Being in school again comes with it’s graces as well as it’s challenges. In some ways, being surrounded by people who know very little, if not nothing of my personal life and challenges can be really nice. They don’t look at me knowingly on the bad days when my face betrays my true feelings, and since they don’t know me well enough to know of my problems they also don’t know me well enough to say anything impolite or intrusive on those days as well.
But its awful as well. In complete honesty, one of the hardest things about living without my babies is the fact that no one knows. Not being able to talk about them is so difficult, like my whole year last year didn’t even happen. No one talks about them or asks how they’re doing, although they can’t be doing any differently even if people knew to ask. I can’t talk about them without getting confused looks and exclamations of, “if you have kids, then who’s with them now?” It’s understandable, because the majority of my classmates and peers have no idea what I’m going through and the few who do don’t know what to say or how to broach such a delicate or “sad” topic without making themselves uncomfortable.

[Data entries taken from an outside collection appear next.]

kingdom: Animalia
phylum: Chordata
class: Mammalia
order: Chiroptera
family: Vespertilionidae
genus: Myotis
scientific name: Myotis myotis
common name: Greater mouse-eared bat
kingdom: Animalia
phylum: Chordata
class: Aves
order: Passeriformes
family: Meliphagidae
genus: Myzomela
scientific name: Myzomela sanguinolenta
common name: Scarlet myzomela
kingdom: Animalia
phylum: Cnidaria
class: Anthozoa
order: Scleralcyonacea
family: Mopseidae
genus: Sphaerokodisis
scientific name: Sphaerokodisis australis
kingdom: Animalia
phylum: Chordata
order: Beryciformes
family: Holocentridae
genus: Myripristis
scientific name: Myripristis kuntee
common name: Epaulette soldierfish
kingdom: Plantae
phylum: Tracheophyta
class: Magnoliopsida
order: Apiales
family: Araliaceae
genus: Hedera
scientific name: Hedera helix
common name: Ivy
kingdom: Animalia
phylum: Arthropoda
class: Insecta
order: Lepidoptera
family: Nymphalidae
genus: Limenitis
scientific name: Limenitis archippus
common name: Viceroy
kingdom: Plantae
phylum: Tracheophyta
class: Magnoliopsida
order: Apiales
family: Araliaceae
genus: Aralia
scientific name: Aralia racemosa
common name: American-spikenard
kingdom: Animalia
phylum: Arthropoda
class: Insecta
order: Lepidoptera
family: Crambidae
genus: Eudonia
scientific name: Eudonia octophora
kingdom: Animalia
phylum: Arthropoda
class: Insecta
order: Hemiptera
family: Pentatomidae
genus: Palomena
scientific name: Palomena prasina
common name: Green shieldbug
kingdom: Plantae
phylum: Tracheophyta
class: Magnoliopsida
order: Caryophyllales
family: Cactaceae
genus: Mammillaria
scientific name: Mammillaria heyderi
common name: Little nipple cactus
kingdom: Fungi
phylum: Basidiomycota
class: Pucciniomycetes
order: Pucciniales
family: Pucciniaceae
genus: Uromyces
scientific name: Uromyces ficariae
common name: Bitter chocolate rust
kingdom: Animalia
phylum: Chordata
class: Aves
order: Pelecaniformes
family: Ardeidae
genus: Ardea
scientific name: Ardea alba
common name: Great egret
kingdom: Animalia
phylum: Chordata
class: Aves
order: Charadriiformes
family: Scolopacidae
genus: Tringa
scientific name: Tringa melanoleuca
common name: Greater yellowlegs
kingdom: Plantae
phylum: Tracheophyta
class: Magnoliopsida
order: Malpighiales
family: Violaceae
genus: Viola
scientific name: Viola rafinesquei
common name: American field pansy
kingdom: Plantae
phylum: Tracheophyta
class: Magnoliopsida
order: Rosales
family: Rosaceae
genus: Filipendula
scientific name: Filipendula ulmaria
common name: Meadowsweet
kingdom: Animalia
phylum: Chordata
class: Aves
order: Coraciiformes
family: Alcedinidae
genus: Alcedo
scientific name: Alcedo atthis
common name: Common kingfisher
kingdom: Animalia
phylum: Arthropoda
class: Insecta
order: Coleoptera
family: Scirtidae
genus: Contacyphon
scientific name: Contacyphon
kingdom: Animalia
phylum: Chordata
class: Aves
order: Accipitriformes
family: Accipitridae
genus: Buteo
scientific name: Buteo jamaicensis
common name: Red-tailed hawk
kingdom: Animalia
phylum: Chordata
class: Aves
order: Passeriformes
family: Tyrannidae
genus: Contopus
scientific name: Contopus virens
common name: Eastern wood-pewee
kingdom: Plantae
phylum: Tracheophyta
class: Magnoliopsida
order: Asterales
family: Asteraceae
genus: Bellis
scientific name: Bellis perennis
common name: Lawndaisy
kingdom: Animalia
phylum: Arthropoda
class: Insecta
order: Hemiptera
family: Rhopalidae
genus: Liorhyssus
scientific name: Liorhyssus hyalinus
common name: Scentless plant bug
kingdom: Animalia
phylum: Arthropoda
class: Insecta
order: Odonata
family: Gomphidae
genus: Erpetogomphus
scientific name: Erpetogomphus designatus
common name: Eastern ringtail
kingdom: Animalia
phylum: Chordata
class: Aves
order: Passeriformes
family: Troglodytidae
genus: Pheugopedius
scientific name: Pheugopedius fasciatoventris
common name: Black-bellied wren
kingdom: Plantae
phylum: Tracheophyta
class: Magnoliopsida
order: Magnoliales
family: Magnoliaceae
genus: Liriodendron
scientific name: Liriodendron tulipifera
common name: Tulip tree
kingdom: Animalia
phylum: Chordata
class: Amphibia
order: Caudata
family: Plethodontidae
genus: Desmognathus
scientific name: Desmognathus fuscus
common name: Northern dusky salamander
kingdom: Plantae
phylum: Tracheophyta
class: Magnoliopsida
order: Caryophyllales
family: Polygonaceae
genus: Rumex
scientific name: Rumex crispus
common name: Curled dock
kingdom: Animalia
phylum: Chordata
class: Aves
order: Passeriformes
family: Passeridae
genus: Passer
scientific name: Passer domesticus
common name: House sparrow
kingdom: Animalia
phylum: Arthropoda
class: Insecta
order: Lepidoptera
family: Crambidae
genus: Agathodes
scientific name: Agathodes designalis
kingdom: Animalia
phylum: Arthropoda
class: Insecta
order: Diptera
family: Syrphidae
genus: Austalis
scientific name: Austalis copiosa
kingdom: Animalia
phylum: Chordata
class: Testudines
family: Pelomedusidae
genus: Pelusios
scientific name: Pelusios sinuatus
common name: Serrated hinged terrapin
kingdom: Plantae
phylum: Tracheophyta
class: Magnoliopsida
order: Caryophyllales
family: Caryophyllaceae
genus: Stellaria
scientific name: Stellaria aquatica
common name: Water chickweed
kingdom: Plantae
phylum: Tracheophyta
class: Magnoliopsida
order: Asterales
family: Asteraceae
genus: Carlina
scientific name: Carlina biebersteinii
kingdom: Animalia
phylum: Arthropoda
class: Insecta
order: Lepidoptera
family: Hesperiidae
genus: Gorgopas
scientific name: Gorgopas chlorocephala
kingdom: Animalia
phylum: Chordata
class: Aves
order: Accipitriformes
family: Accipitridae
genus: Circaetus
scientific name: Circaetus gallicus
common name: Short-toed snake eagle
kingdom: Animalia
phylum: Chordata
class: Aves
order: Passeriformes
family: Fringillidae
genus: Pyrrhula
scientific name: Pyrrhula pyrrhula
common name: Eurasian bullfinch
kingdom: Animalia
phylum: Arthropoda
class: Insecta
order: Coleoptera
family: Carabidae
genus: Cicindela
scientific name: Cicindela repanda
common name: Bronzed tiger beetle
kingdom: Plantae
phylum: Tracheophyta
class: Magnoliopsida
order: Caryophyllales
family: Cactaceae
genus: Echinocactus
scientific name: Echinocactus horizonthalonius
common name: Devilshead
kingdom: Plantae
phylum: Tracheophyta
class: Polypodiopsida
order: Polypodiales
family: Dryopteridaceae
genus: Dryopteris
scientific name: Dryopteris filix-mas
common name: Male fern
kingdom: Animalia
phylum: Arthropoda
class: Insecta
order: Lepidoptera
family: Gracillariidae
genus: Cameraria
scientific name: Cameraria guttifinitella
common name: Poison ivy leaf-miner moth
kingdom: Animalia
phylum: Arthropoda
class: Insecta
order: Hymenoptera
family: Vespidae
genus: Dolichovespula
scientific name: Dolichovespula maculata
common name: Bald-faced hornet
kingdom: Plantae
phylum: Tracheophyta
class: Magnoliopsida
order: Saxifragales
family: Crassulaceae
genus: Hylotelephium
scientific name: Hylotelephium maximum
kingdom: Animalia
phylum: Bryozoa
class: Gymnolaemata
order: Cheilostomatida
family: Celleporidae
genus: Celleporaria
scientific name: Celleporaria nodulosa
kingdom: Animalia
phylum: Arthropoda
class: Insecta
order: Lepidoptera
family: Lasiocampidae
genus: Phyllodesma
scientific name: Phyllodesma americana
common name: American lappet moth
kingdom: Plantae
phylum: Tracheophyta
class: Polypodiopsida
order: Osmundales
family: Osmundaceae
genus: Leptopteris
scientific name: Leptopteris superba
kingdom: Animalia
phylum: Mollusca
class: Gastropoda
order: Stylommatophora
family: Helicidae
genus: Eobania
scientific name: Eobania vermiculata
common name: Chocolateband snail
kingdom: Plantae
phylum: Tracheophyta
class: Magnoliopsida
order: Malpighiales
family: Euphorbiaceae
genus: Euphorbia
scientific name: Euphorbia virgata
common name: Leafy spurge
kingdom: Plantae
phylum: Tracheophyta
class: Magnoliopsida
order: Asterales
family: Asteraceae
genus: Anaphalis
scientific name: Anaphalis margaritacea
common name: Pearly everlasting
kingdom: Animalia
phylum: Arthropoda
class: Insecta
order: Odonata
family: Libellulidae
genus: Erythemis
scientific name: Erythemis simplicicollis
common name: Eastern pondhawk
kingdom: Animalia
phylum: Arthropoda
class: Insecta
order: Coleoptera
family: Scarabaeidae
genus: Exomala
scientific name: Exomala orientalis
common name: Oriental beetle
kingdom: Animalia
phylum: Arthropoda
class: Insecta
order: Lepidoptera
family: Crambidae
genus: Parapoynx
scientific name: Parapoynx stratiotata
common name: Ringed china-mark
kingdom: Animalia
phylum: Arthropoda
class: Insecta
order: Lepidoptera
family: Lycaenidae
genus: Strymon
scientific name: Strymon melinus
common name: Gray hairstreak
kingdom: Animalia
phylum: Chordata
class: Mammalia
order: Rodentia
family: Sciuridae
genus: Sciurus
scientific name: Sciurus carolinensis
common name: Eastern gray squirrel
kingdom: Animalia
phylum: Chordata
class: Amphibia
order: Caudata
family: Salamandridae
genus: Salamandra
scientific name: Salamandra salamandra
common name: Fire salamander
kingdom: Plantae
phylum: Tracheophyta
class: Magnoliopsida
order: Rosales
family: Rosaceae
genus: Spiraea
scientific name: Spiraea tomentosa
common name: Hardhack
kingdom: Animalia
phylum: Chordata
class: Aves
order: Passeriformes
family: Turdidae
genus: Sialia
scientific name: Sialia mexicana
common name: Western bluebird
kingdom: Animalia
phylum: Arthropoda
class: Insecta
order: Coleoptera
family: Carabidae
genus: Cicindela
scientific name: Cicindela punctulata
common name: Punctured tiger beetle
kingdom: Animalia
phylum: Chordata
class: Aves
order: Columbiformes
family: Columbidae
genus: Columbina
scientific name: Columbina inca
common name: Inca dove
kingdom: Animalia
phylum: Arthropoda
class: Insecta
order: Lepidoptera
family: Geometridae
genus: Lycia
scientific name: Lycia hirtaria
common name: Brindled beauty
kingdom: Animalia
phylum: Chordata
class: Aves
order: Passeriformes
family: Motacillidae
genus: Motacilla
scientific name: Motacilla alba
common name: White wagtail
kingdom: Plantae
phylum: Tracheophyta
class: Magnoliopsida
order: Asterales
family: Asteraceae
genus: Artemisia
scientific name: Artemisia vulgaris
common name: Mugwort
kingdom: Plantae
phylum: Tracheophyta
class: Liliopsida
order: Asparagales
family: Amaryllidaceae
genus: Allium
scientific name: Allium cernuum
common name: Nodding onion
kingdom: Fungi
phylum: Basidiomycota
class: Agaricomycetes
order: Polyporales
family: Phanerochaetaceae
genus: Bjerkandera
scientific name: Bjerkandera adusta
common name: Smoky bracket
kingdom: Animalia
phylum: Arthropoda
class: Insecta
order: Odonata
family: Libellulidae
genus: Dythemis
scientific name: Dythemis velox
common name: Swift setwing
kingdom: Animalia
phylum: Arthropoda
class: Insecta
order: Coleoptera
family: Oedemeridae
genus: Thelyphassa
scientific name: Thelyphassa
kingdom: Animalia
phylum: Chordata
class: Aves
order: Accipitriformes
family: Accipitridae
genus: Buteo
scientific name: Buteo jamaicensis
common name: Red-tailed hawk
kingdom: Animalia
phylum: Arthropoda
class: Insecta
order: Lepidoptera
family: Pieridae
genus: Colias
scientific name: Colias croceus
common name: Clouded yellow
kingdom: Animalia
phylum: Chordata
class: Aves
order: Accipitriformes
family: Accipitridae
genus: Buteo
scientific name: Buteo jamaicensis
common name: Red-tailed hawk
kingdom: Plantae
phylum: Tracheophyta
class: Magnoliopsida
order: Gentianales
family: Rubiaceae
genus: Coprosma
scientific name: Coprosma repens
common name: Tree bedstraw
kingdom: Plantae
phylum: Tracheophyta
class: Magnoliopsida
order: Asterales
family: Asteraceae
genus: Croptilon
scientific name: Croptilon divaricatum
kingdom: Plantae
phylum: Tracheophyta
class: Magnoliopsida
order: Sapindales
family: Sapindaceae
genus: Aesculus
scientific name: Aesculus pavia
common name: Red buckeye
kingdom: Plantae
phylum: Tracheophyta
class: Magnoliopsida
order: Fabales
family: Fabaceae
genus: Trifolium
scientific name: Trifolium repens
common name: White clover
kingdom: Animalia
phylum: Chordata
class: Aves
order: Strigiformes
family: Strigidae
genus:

My situation makes the bad days worse, and since I’ve never been the best at speaking out what I’m dealing with I even have teachers who are (unknowingly) insensitive to the difficulty I’m working through.
Anyone who’s been through a life altering event like this can attest that at first you’re surrounded by love and support of people who care, but as time passes, there are less and less people concerned with how you’re doing as they move on to other bits of life. That’s how it’s supposed to be, because in reality everyone is dealing with or going through something tough in their own lives, and its everyone’s job as a society member and feeling human to empathize with those hurting.
Those same people could also tell you that although they had lots of support at first, the grieving doesn’t just suddenly get easier one some magical number of months or years have passed. There are highs and lows, and every person processes the intricacies of their own grief differently.
I think it was President Kimball who said, “Every trial you are faced with in this life is necessary for your salvation…” (I’m paraphrasing so please forgive me.) To me this shows that our lives, though not strictly set in one path that is unchangeable, are in some ways predetermined for our own benefit. Although it’s hard for me to accept these days, I believe that we each got to choose to accept these major life events and challenges we go through in this life. We accepted trials knowing the outcome of each one and the blessings we would receive as a result of our faithfulness and willingness.
-When will I be a mother here on earth as well as in heaven?
“Love … is the pot of gold at the end of the rainbow. Yet, it is more than the end of the rainbow. Love is at the beginning also, and from it springs the beauty that arches across the sky on a stormy day. Love is the security for which children weep, the yearning of youth, the adhesive that binds marriage, and the lubricant that prevents devastating friction in the home; it is the peace of old age, the sunlight of hope shining through death. How rich are those who enjoy it in their associations with family, friends, church, and neighbors.” (President Gordon B. Hinkley)
I know one day- one distant day -I will be able to look back on life and know that so much of what I learned and gained came as a result of conceiving, carrying, loving, and relinquishing my first born twins. And somehow I’ll be thankful for it.